I think you can prep everything for your stew ahead of time. Just DON"T add the seafood until you re-heat and are ready to serve. Nothing worse than overcooked seafood

zindc added almost 2 years ago
Voted the Best Answer!

Make your broth base (onions, garlic, tomatoes, fish stock, wine, aromatic herbs) and let that cook for a good long time. As above, have all of your fish/seafood prepped and ready to go, re-heat your base, and add fish/seafood a la minute.

Bigpan
bigpan added almost 2 years ago

Thanks for that.
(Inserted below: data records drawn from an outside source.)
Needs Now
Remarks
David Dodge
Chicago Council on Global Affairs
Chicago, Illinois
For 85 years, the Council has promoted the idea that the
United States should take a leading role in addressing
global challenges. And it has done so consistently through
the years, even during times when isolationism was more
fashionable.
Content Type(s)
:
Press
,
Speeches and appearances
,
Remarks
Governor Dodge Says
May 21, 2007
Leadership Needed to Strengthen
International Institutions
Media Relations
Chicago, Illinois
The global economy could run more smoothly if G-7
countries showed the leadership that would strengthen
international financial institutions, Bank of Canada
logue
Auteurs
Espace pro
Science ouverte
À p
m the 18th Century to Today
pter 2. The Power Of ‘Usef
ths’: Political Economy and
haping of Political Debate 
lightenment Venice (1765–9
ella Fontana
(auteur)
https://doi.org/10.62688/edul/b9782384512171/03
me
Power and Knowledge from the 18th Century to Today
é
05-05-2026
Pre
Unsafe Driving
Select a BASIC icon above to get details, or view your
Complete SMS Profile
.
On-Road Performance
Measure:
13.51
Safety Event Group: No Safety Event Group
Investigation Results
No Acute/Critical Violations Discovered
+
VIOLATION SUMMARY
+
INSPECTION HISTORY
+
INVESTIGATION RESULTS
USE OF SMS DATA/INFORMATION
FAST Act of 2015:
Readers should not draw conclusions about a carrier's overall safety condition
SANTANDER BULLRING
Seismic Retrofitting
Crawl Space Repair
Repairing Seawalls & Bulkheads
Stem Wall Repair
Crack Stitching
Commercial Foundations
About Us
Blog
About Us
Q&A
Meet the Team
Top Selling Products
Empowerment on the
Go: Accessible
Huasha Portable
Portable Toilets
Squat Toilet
Since my seafood mix did not include fish but rather squid, octopus, clam, prawn and shrimp, I wanted the squid and octopus to "stew" for a while to tenderize.
It came out nice and tender and tasty.
I recall seeing pots of street cioppino in San Fran. that was simmering for hours - and was just fine ... but over priced.

Smokin_tokyo
BoulderGalinTokyo added almost 2 years ago

Hey Bigpan, any reason the squid and octopus has to tenderize? I always thought the texture and shape were the most interesting things about squid (cute rings) or octopus.

Bigpan
bigpan added almost 2 years ago

Fishermen will always tell you to cook squid and octopus for either under 3 minutes or over 3 hours.

Smokin_tokyo
BoulderGalinTokyo added almost 2 years ago

True, the octopus in the supermarket has been cooked but the squid usually cooks enough as it heats up. So after 3 hours, is it soft? Aslo, I heard that in Spain they boil the octopus with wine corkscrews in the soup. Anyone know the reason for that?